Activision has filed a complaint this week in a California district court to end a dispute over the “Warzone” trademark.
The creator of a browser game, that is barely known, called Warzone.com apparently filed a trademark dispute against Activision for using “Warzone” as the name for their Call of Duty Battle Royale experience.
Fizzer, the creator of a browser game called Warzone, claims Activision should not be granted the trademark for Warzone because it has caused confusion over their own game.

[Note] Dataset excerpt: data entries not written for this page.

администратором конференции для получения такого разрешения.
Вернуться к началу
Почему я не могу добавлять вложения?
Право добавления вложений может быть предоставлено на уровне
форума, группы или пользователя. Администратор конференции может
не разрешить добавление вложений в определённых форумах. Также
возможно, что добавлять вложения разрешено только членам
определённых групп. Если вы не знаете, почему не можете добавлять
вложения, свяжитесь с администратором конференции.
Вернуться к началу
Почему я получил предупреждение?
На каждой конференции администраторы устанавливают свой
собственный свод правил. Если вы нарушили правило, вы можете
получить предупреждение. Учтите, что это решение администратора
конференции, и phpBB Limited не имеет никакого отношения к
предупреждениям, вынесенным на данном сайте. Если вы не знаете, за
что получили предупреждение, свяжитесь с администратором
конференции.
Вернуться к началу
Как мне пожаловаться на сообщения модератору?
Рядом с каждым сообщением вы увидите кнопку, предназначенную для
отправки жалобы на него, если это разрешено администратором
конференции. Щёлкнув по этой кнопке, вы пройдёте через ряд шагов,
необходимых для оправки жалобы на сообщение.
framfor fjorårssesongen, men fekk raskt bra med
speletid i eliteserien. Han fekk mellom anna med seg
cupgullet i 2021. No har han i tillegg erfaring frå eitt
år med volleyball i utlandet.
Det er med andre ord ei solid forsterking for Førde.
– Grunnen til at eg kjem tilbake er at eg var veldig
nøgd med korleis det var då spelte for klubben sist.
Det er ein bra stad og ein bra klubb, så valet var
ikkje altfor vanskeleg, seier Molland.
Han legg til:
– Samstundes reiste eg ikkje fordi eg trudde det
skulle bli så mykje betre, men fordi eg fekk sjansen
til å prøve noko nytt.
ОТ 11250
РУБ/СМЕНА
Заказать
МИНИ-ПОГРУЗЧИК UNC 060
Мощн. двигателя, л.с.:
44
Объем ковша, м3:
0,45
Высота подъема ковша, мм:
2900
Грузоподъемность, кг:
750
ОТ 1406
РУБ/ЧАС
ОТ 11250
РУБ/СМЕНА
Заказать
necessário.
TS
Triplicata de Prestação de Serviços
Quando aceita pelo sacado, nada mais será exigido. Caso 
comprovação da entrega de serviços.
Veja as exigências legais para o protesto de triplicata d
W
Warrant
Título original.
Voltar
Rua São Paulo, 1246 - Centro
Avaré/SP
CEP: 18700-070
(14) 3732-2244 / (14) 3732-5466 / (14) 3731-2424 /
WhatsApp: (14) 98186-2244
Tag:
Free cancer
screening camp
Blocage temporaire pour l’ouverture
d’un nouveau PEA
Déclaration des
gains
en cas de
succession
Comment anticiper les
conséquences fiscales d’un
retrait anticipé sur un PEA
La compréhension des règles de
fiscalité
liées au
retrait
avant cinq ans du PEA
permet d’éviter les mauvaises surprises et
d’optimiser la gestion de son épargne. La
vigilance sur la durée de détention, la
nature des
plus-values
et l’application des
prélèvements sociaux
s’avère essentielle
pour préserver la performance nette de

The dispute began in June 2020, when Activision filed a trademark for “Warzone” and “Call of Duty Warzone,” as first reported by PC Gamer.
In a lawsuit filed by Activision on April 8, 2021, Activision says that they are seeking declaratory relief because Warzone.com’s owners won’t stop attempting to halt their trademark usage of ‘Warzone.’ The lawsuit also says that Warzone.com’s owners stopped negotiating after declining the company’s counter offer sent at the end of March.

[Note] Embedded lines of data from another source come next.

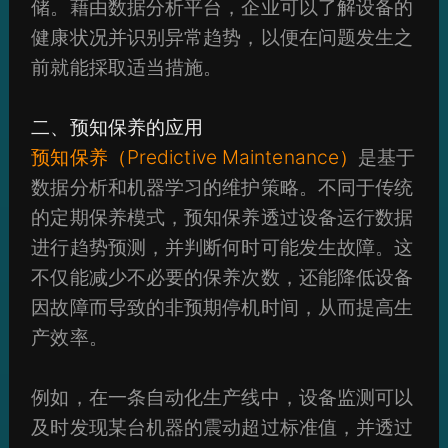
储。藉由数据分析平台，企业可以了解设备的
健康状况并识别异常趋势，以便在问题发生之
前就能採取适当措施。
二、预知保养的应用
预知保养（Predictive Maintenance）
是基于
数据分析和机器学习的维护策略。不同于传统
的定期保养模式，预知保养透过设备运行数据
进行趋势预测，并判断何时可能发生故障。这
不仅能减少不必要的保养次数，还能降低设备
因故障而导致的非预期停机时间，从而提高生
产效率。
例如，在一条自动化生产线中，设备监测可以
及时发现某台机器的震动超过标准值，并透过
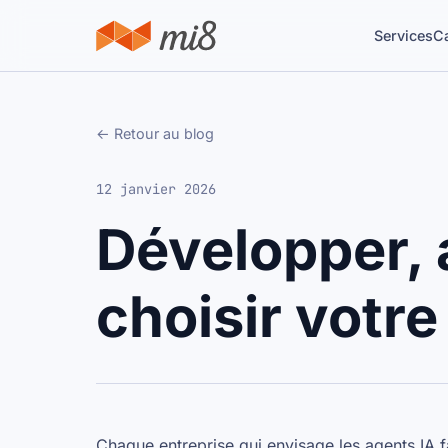
Services
C
← Retour au blog
12 janvier 2026
Développer, 
choisir votre
Chaque entreprise qui envisage les agents IA f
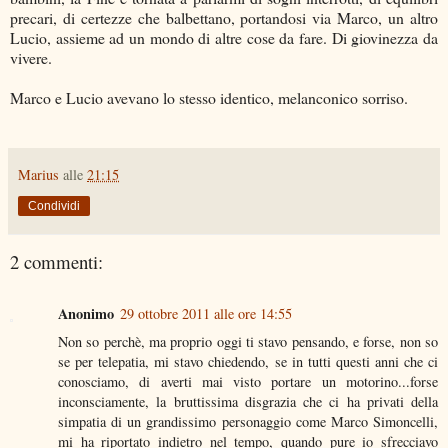
precari, di certezze che balbettano, portandosi via Marco, un altro
Lucio, assieme ad un mondo di altre cose da fare. Di giovinezza da
vivere.
Marco e Lucio avevano lo stesso identico, melanconico sorriso.
Marius
alle
21:15
Condividi
2 commenti:
Anonimo
29 ottobre 2011 alle ore 14:55
Non so perchè, ma proprio oggi ti stavo pensando, e forse, non so
se per telepatia, mi stavo chiedendo, se in tutti questi anni che ci
conosciamo, di averti mai visto portare un motorino...forse
inconsciamente, la bruttissima disgrazia che ci ha privati della
simpatia di un grandissimo personaggio come Marco Simoncelli,
mi ha riportato indietro nel tempo, quando pure io sfrecciavo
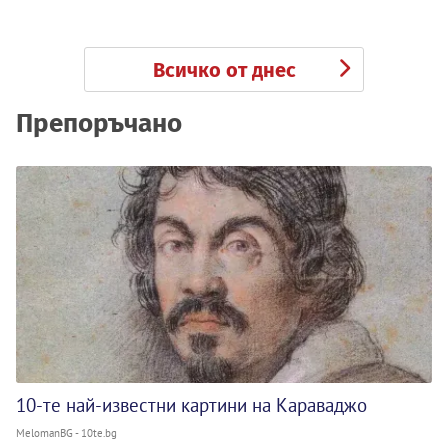
Всичко от днес
Препоръчано
10-те най-известни картини на Караваджо
MelomanBG - 10te.bg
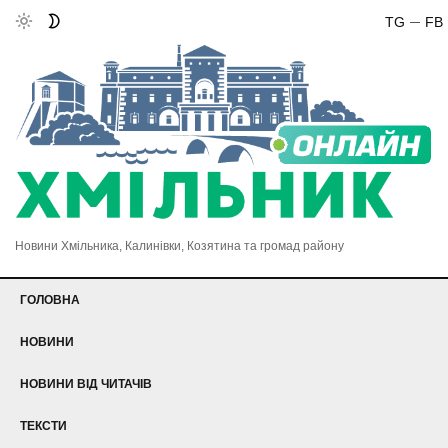
TG
FB
Новини Хмільника, Калинівки, Козятина та громад району
ГОЛОВНА
НОВИНИ
НОВИНИ ВІД ЧИТАЧІВ
ТЕКСТИ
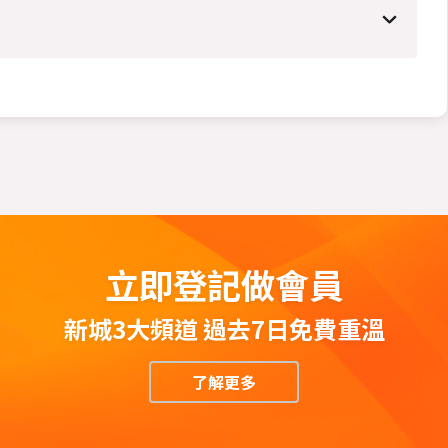
立即登記做會員
新城3大頻道 過去7日免費重溫
了解更多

Activision also says they first filed trademark for Warzone in June 2020, with the browser game company only filing for the trademark in October 30, 2020. The browser based game has been available since 2017, but the company behind the game never filed a trademark for it until Activision’s Warzone became popular.

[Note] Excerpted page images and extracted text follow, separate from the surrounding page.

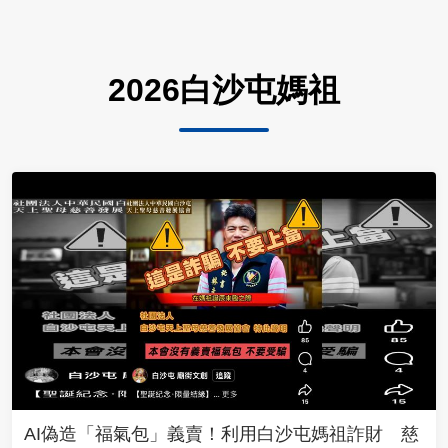
2026白沙屯媽祖
AI偽造「福氣包」義賣！利用白沙屯媽祖詐財 慈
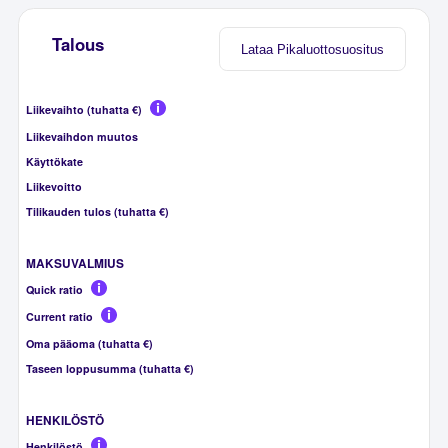
Talous
Lataa Pikaluottosuositus
Liikevaihto (tuhatta €)
Liikevaihdon muutos
Käyttökate
Liikevoitto
Tilikauden tulos (tuhatta €)
MAKSUVALMIUS
Quick ratio
Current ratio
Oma pääoma (tuhatta €)
Taseen loppusumma (tuhatta €)
HENKILÖSTÖ
Henkilöstö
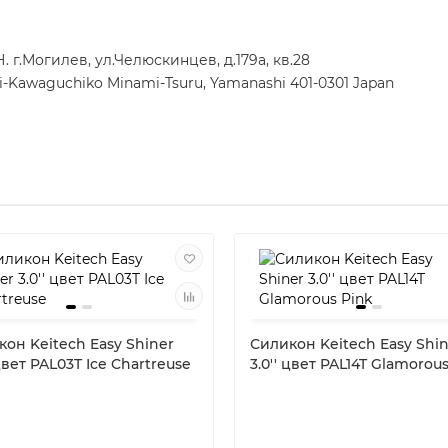
г.Могилев, ул.Челюскинцев, д.179а, кв.28
ji-Kawaguchiko Minami-Tsuru, Yamanashi 401-0301 Japan
он Keitech Easy Shiner
Силикон Keitech Easy Shi
 цвет PAL03T Ice Chartreuse
3.0'' цвет PAL14T Glamorou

“Defendant’s threats of litigation and active efforts to block Activision’s trademark registrations have created an actual and live controversy as to the parties’ respective rights to use or register trademarks that include the word “Warzone.” Because Activision’s use of the “Warzone” title is both protected by the First Amendment and unlikely to cause consumer confusion, Activision is entitled to a declaration that it has not infringed Defendant’s alleged trademark and is entitled to have its pending trademark applications mature to registration.“
In the trademark filing in October 2020, the Warzone.com owner claimed that Activision’s trademark of Warzone “has already and will continue to result in the relevant consuming public being confused, mistaken or deceived” despite the fact that not many people have heard of the .com game.
Activision’s lawyers went off against the company in their latest filing stating that no one could compare Call of Duty Warzone to their “low budget” browser based game.
Activision’s filing says, “Call of Duty: Warzone could not be more different from Defendant’s game, a low-budget, niche virtual board game like Hasbro’s Risk. It is inconceivable that any member of the public could confuse the two products or believe that they are affiliated with or related to each other.”
Call of Duty: Warzone and Warzone have both been filed by Activision as “live” trademarks per the US Patent & Trademark’s office website. The two were registered on June 20, 2020 and are waiting to go live, per Activision’s new lawsuit.